| Exercise prompt |
How many lines of these records hold the string "ہاتھ"? Reply with the number alone.
START Extracted entries
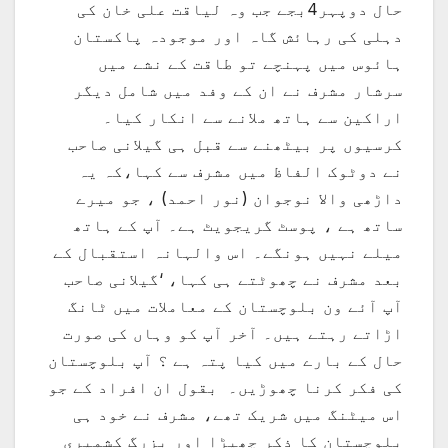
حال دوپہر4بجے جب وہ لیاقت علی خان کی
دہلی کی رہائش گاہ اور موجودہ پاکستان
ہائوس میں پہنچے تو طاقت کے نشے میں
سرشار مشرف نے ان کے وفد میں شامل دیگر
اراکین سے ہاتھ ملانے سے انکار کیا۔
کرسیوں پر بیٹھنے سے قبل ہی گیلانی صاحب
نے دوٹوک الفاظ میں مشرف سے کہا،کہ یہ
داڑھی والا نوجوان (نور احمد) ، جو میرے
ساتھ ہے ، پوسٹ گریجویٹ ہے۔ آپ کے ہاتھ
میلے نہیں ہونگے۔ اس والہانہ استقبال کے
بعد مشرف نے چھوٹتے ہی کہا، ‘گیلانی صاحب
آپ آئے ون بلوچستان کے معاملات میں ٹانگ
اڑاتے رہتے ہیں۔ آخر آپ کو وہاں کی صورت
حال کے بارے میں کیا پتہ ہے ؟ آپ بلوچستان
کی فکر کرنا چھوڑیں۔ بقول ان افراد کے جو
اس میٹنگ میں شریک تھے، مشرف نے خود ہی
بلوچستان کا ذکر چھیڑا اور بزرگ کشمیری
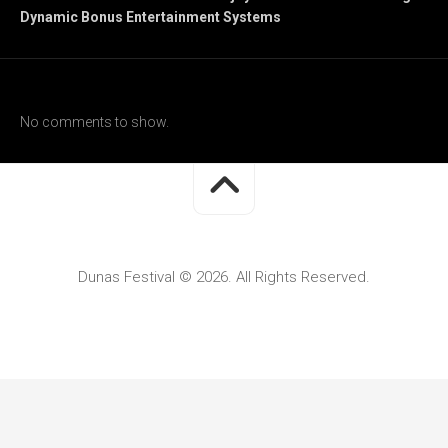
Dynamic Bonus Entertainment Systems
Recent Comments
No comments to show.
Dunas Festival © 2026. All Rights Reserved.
END Extracted entries
| Solution below |
2